Often, skin cancers do not spread; this is because they are basal cell carcinomas, which don’t usually spread. This type of skin cancer is often easier to cure. However, melanoma is different, and it spreads when cancerous cells get into the blood vessels near the melanoma or they make their way into lymphatic vessels. When the cells move into the blood vessels, they may be carried to other parts of the body, where they can develop in the organs. When they invade the lymphatic vessels, they are transported by the lymph fluid and drained, along with the fluid, into the lymph nodes.

Melanoma may be more prone to spreading to the lymph nodes that are nearest to the initial location of the cancerous cells. For example, a melanoma on an arm may be most likely to spread to the lymph nodes in the armpit. A melanoma on a person’s abdomen, however, is likely to cause cancer to form in either his armpit or his groin.


While any melanoma patient faces the risk of melanoma spread, a cancer that is less than 1 millimeter (.03 inches) thick may be located in just the top layers of the skin. In such a case, it may be less likely to spread, allowing a doctor to remove it and leave the patient free of cancer in some cases. Unfortunately, melanoma may reoccur, even after successful treatment. Additionally, a small percentage of these thin melanomas are not completely cured via surgical removal.
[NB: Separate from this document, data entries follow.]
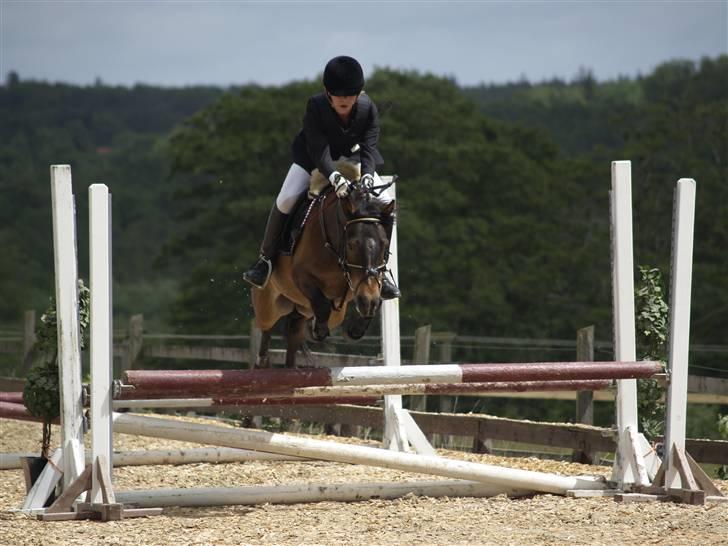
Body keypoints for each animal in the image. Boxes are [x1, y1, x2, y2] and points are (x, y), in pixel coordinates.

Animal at [253, 172, 396, 368]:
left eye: (385, 244)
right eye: (351, 245)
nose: (367, 302)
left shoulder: (366, 287)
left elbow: (377, 300)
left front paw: (355, 329)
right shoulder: (302, 277)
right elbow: (321, 306)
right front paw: (318, 330)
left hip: (315, 311)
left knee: (294, 329)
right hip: (268, 307)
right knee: (265, 329)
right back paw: (262, 362)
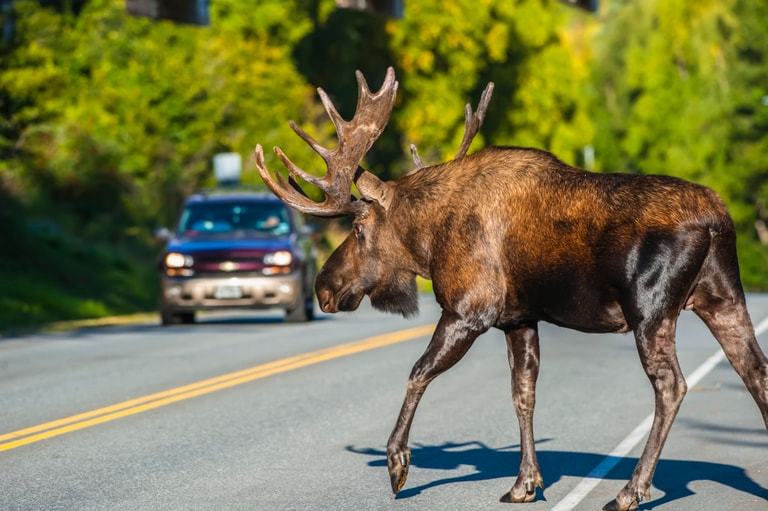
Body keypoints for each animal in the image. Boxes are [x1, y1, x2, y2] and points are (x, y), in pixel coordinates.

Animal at [256, 68, 768, 511]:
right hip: (723, 298)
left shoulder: (469, 309)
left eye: (359, 228)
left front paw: (397, 465)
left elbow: (418, 372)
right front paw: (524, 483)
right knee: (755, 371)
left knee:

Often, melanoma spread moves cancer cells from the primary location of the tumor to the lymph nodes, from which they may move on to lymph nodes and organs that are further away from the initial site of the cancer. The treatment options for melanomas that have spread beyond the skin include surgical removal, chemotherapy, radiation therapy, and biological therapy. Patients in the earliest stage of melanoma, with cancers that have not spread or have not spread far, may have the best prognosis.

Once cancer has spread far across the body to distant organs and lymph nodes, it is referred to as stage IV melanoma. At this stage, there is less likelihood that the cancer can be cured. People at this stage often die because their organs eventually fail.